Dataset Start Marker
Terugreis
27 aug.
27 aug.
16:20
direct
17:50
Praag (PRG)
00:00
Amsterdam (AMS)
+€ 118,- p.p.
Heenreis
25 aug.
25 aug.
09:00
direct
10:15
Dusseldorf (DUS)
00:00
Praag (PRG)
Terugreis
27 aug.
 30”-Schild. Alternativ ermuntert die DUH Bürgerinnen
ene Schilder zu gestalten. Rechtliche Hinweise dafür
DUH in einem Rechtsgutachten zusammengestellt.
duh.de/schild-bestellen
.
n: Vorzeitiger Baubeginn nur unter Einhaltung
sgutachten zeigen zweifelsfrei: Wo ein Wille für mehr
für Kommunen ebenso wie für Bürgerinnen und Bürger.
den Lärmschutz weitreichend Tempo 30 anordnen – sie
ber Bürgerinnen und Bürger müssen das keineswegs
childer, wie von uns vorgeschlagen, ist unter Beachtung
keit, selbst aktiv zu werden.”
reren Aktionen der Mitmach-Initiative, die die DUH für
Dataset End Marker
Dataset Start Marker
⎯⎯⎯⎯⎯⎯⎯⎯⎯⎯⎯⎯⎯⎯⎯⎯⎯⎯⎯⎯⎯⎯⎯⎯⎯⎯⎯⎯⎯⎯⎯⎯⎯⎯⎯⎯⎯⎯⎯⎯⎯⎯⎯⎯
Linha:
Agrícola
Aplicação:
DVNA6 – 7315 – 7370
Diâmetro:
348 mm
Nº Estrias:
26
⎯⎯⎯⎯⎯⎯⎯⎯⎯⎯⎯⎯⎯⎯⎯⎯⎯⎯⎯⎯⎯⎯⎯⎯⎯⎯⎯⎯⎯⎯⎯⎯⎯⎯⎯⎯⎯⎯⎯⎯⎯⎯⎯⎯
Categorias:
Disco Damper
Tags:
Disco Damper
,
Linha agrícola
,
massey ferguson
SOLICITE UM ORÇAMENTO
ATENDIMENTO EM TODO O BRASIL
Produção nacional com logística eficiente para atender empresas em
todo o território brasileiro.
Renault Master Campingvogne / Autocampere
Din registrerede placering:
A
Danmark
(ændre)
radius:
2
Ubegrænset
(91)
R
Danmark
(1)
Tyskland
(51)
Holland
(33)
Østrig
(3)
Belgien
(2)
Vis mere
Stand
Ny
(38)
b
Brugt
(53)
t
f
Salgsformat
Dataset End Marker
## Exercise requirements
Collect every row above that contains the word "Bürgerinnen", copying each one in full. Case counts.

## Result
 30”-Schild. Alternativ ermuntert die DUH Bürgerinnen
für Kommunen ebenso wie für Bürgerinnen und Bürger.
ber Bürgerinnen und Bürger müssen das keineswegs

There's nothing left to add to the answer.